Buying or selling a stock should always be preceded by at least some or other form of rational analysis that is backed by data. This ensures that the investor or trader has done some groundwork before taking the buy / sell decision and is not just throwing darts in the dark.
At a very broad level, there are two disciplines of doing stock analysis:
- Fundamental Analysis
- Technical Analysis
Both are very different from each other and attract market participants of different financial profiles and time horizons.
This analysis requires evaluation of a company’s business by analyzing its qualitative and quantitative parameters.
- Qualitative parameters involve rational analysis and earnings projection by analyzing key financial indicators. For this, analysts delve deep into a company’s past years balance sheets, income statement, cash flow statements, and disclosures.

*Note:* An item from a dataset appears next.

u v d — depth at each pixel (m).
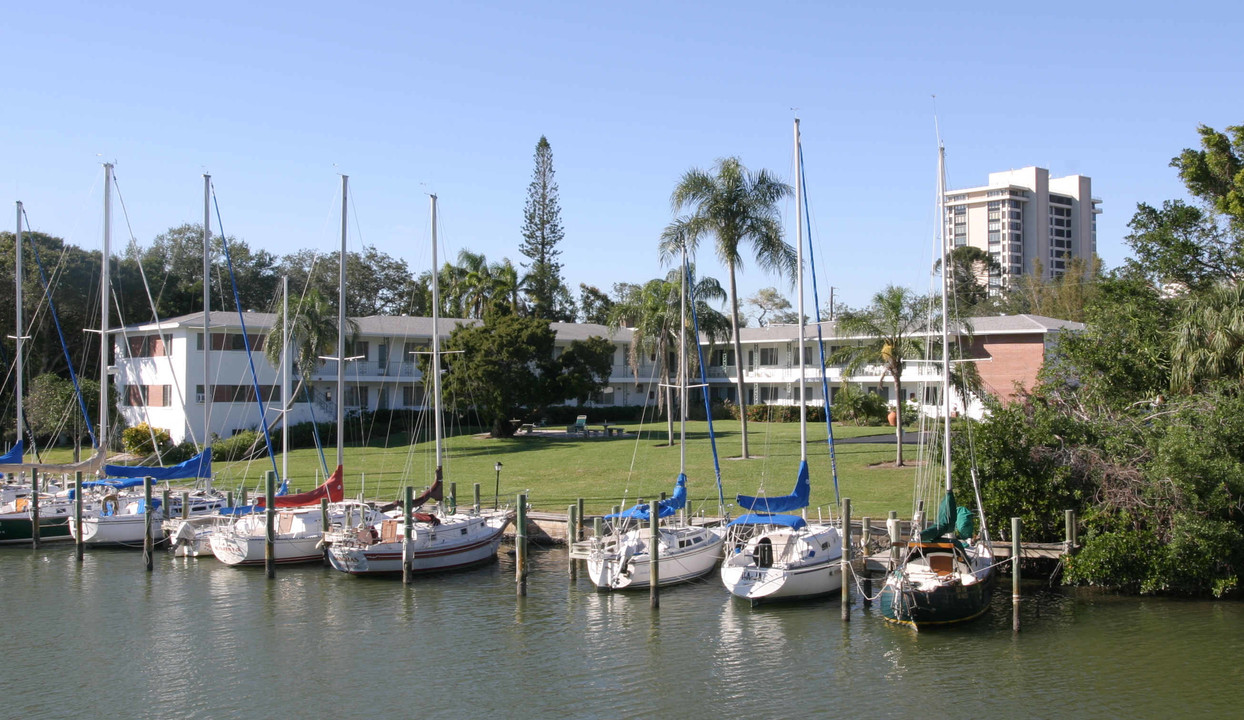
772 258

- Quantitative parameters on the other hand require analyzing other non-financial aspects of the company like management quality, corporate governance, treatment of minority shareholders, general business practices and competitive strategy, etc.
Within fundamental analysis, investors can choose to adopt either of the following two styles:
- Top-down Approach – Starts with analysis of broader economic levels. It then identifies key sectors that will benefit in current economic and business environment. This is followed by identification of the best companies within the sector for actual investment.
- Bottom-up Approach – This approach follows a reverse path where analysts start with company and analyse qualitatively and quantitatively factors, before moving up to analyse broader variables like industry and economy.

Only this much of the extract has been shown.